== DOCUMENT EXTRACT ==

The next phase of Virginia’s recreational marijuana retail market took a step forward last week. The Senate finance committee at its Thursday meeting approved allowing the state’s existing medical cannabis operators to jumpstart adult-use sales next year.
The committee also pushed forward a bill that would enact the formal launch of the broader recreational marijuana market on Jan. 1, 2024.
Both pieces of legislation now head to the full Senate for a vote to take place by Tuesday, reports Richmond Biz Sense.
Starting Sales A Year Early?
Under Sen. Adam Ebbin’s Senate Bill 313, the state’s medical marijuana operators would be able to start to sell adult-use Cannabis on Jan. 1, 2023. The adult-use retail market is currently set to kick off a full year later than that.
The legislation would limit early sales only to the state’s current medical marijuana dispensaries, and require them to pay a $6 million fee each to participate.
Those changes are among the tweaks to the initial iteration of SB 313. It had initially called for industrial hemp processors to likewise be able to get in on the action early and had set the participation fee at a million bucks.
But hemp processors got the ax and the fee increased to $6 million as the bill worked its way through Senate committees this month.
“I Did Have Hemp In There Originally”
Ebbin said hemp processors were removed because medical marijuana companies have more experience making products for human consumption.
“In terms of the standards for human ingestion and quality control … they’ve got the vast experience,” Ebbin said. “I did have hemp in there originally but they wouldn’t be quite as ready.”
Hemp industry lobbyist and attorney Greg Habeeb at that meeting criticized the removal of hemp processors from the bill. Habeeb characterized the move as shutting local players out of the market.
“These are the Virginia businesses, the Virginia farmers, in this market and what we’re doing is preferring out-of-state businesses,” Habeeb said. He added that most of his clients are food-grade certified.
Four Active Medical Operators Eligible
The legislation would limit medical operators to 80,000 square feet of cultivation space in existing facilities for retail marijuana. Medical operators will sell adult-use Cannabis out of existing growing-and-processing facilities as well as the five satellite dispensaries allowed under Virginia’s medical program.
Virginia has four active, eligible medical operators. They are Green Leaf Medical (Richmond area), Columbia Care (eastern Virginia), Jushi Holdings (Northern Virginia) and Green Thumb Industries (southwestern Virginia). Columbia Care owns Green Leaf.
Medical operators must create incubator programs if they embark on early sales. These incubators establish small independent Cannabis businesses that qualify as social equity applicants.
Adult-Use Cannabis Sales Taxed At 21%
The bill would tax adult-use Cannabis sales at 21 percent. That tax and the fee revenue would flow to the Cannabis Control Authority.
Those funds will go to loans for startup marijuana businesses qualifying as social equity applicants.

===
== DATASET EXTRACT ==

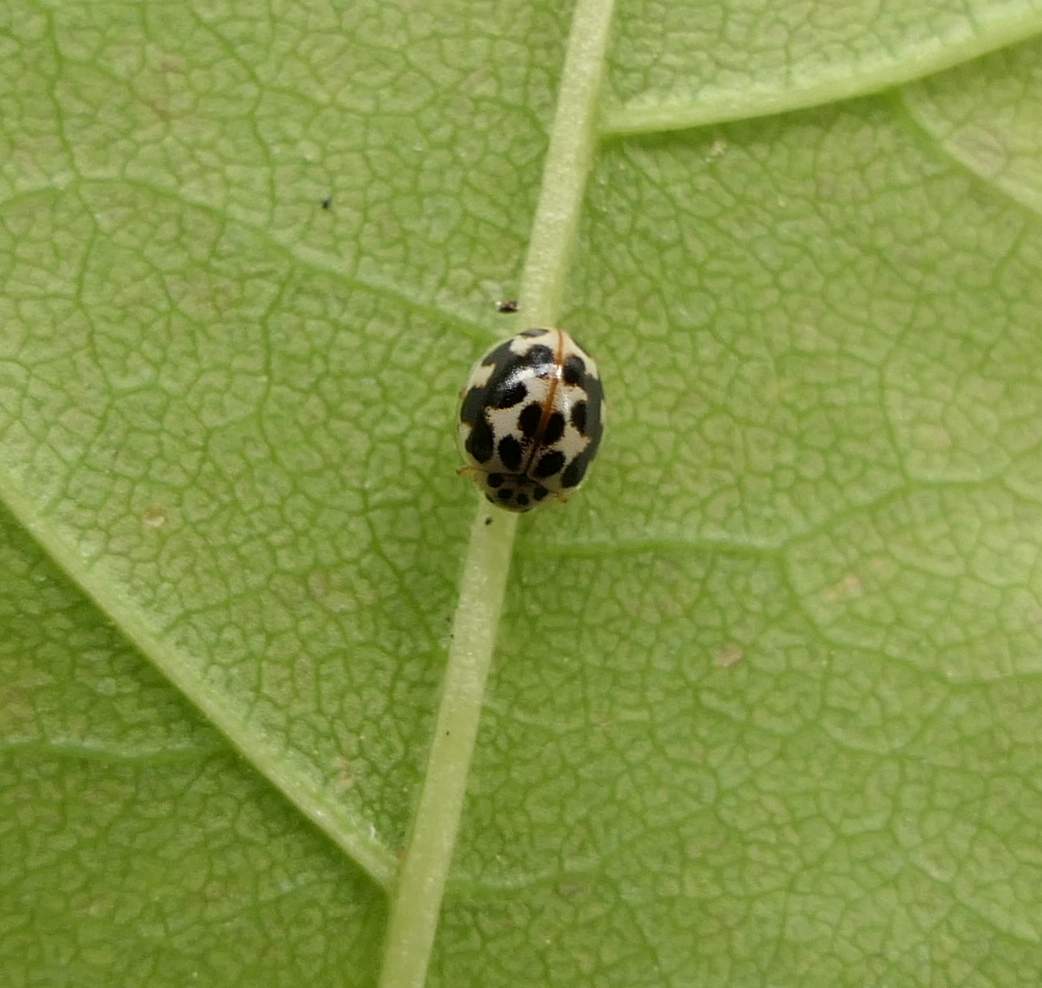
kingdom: Animalia
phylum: Arthropoda
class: Insecta
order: Coleoptera
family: Coccinellidae
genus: Psyllobora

===

◆ **WORK ORDER**:
Using the article on Virginia's recreational marijuana market, say whether each statement agrees with it, answering yes or no and quoting the deciding words: (a) the participation fee for early sales rose from one million to six million dollars; (b) hemp processors remain eligible for early sales under the bill; (c) adult-use sales would be taxed at 18 percent.

◆ **SOLUTION FOR THIS EXERCISE**:
(a) Yes: "had set the participation fee at a million bucks" and "the fee increased to $6 million."
(b) No: "But hemp processors got the ax."
(c) No: "The bill would tax adult-use Cannabis sales at 21 percent."